Спецэффекты к этому заклинанию не прилагались. Димитрайос провёл рукой над горлышком, и пробка вышла с характерным звуком. Вино красное, полусладкое, другого я не признавала. Крымская «Изабелла». Её узнаваемый аромат тут же наполнил гостиную.

— У нас говорят тост, — отважилась я побыть хозяйкой. — Гости поднимают бокалы, кто-то один коротко напоминает суть праздника, и все одновременно пьют. Положено ещё чокнуться перед этим. Сдвинуть бокалы до стеклянного «дзинь».

— Полезная традиция, — кивнул принц. — У нас иногда уже ко второй смене блюд забывают, зачем собрались.

— И такое бывает, — рассмеялась я. — Что ж, буду первой. Словами не описать, как я рада, что мы встретились посреди заснеженного города, но попробую. Я пью за вас, Димитрайос. За ваш талант превращать серые будни в праздник. За ваш ум, доброту и широту души. Я верю, что лучшего короля в Элладе не было и не будет. Чин-чин?

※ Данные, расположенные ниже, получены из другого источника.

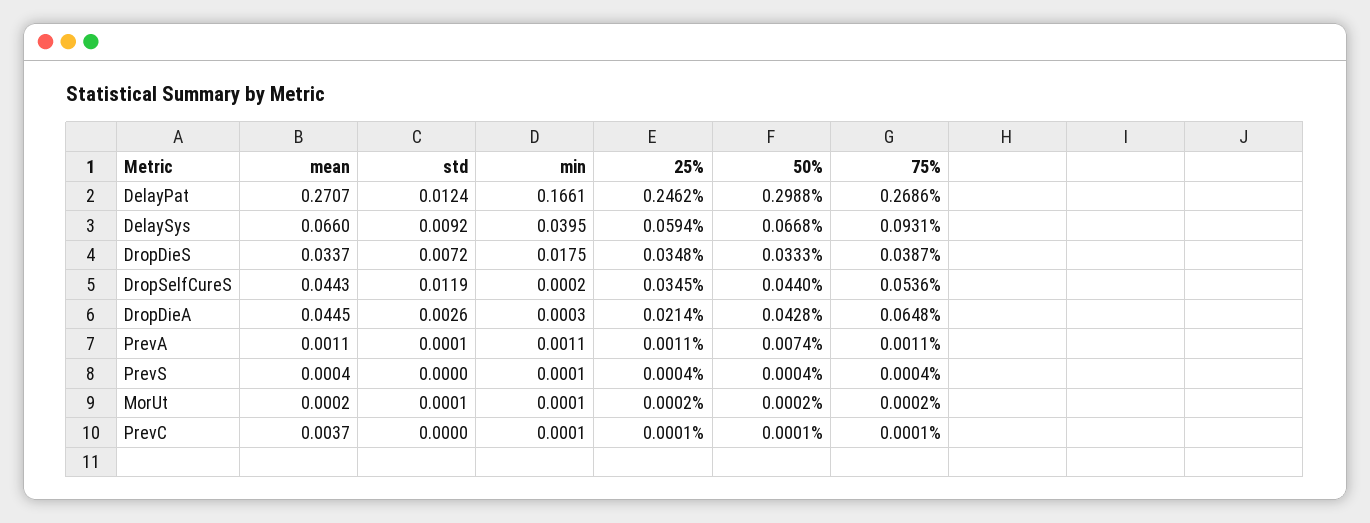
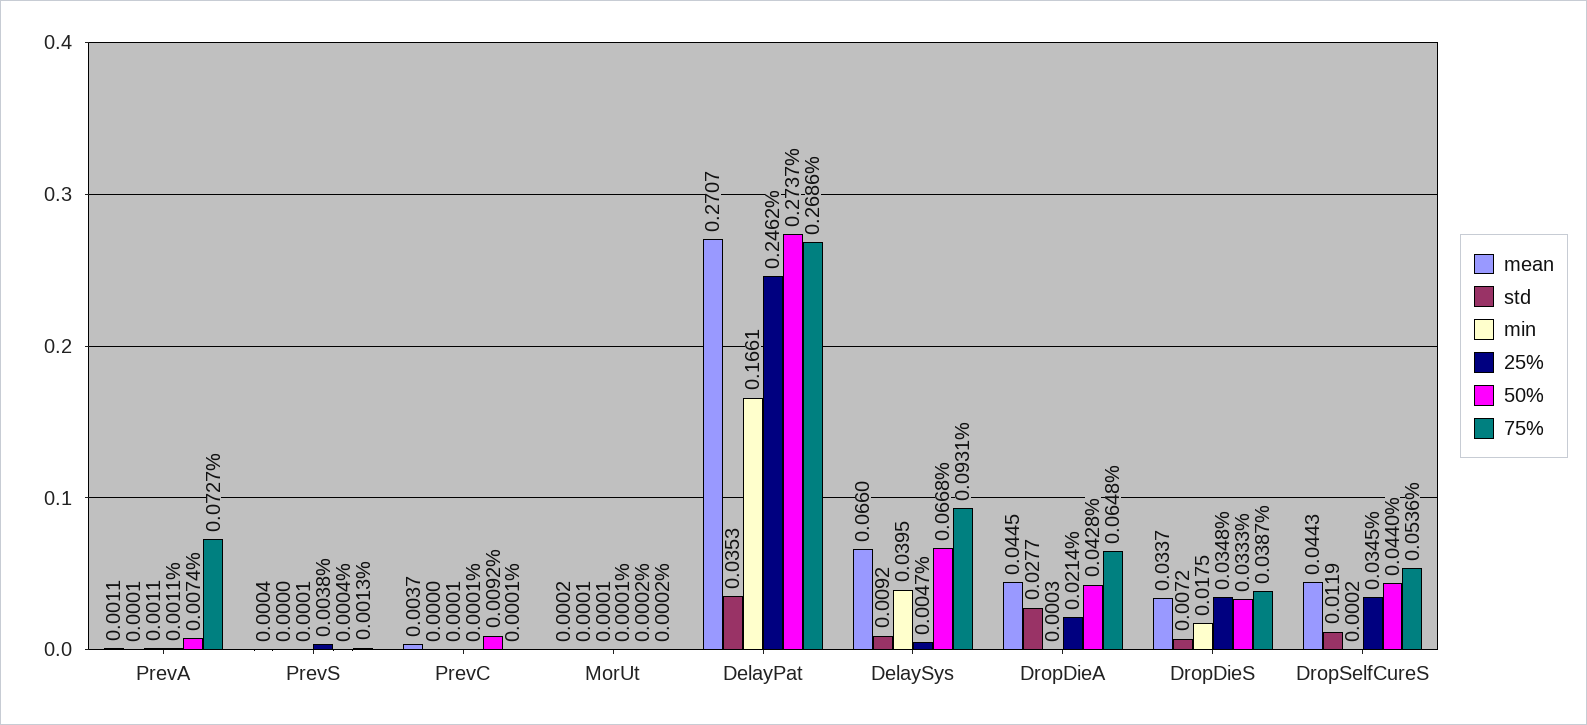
  {
    "mean": {
      "DelayPat": 0.2707,
      "DelaySys": 0.066,
      "DropDieS": 0.0337,
      "DropSelfCureS": 0.0443,
      "DropDieA": 0.0445,
      "PrevA": 0.0011,
      "PrevS": 0.0004,
      "MorUt": 0.0002,
      "PrevC": 0.0037
    },
    "std": {
-     "DelayPat": 0.0124,
+     "DelayPat": 0.0353,
      "DelaySys": 0.0092,
      "DropDieS": 0.0072,
      "DropSelfCureS": 0.0119,
-     "DropDieA": 0.0026,
+     "DropDieA": 0.0277,
      "PrevA": 0.0001,
      "PrevS": 0,
      "MorUt": 0.0001,
      "PrevC": 0
    },
    "min": {
      "DelayPat": 0.1661,
      "DelaySys": 0.0395,
      "DropDieS": 0.0175,
      "DropSelfCureS": 0.0002,
      "DropDieA": 0.0003,
      "PrevA": 0.0011,
      "PrevS": 0.0001,
      "MorUt": 0.0001,
      "PrevC": 0.0001
    },
    "25%": {
      "DelayPat": 0.2462,
-     "DelaySys": 0.0594,
+     "DelaySys": 0.0047,
      "DropDieS": 0.0348,
      "DropSelfCureS": 0.0345,
      "DropDieA": 0.0214,
      "PrevA": 0.0011,
-     "PrevS": 0.0004,
+     "PrevS": 0.0038,
-     "MorUt": 0.0002,
+     "MorUt": 0.0001,
      "PrevC": 0.0001
    },
    "50%": {
-     "DelayPat": 0.2988,
+     "DelayPat": 0.2737,
      "DelaySys": 0.0668,
      "DropDieS": 0.0333,
      "DropSelfCureS": 0.044,
      "DropDieA": 0.0428,
      "PrevA": 0.0074,
      "PrevS": 0.0004,
      "MorUt": 0.0002,
-     "PrevC": 0.0001
+     "PrevC": 0.0092
    },
    "75%": {
      "DelayPat": 0.2686,
      "DelaySys": 0.0931,
      "DropDieS": 0.0387,
      "DropSelfCureS": 0.0536,
      "DropDieA": 0.0648,
-     "PrevA": 0.0011,
+     "PrevA": 0.0727,
-     "PrevS": 0.0004,
+     "PrevS": 0.0013,
      "MorUt": 0.0002,
      "PrevC": 0.0001
    }
  }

Наши бокалы встретились, гостиная наполнилась звоном. Голова от счастья у меня кружилась даже без «Изабеллы».                

Димитрайос Третий

Из телевизора звучала музыка. На экране появлялись буквы и закрашивались красным. Надежда назвала их «караоке на ТНТ». Переводчик не сказал ничего вразумительного. Развлечение такое. Только девушка не подпевала. Она, как и зрители в зале, просто слушала других. Праздник превратился в пир. Почти королевский, учитывая, что свободного места на огромном столе не осталось. Везде стояли тарелки. Жители Земли строго следовали правилу: «Как Новый год встретишь, так его и проведёшь». И самое заветное желание отражалось в еде, напитках, нарядах. «Изобилие».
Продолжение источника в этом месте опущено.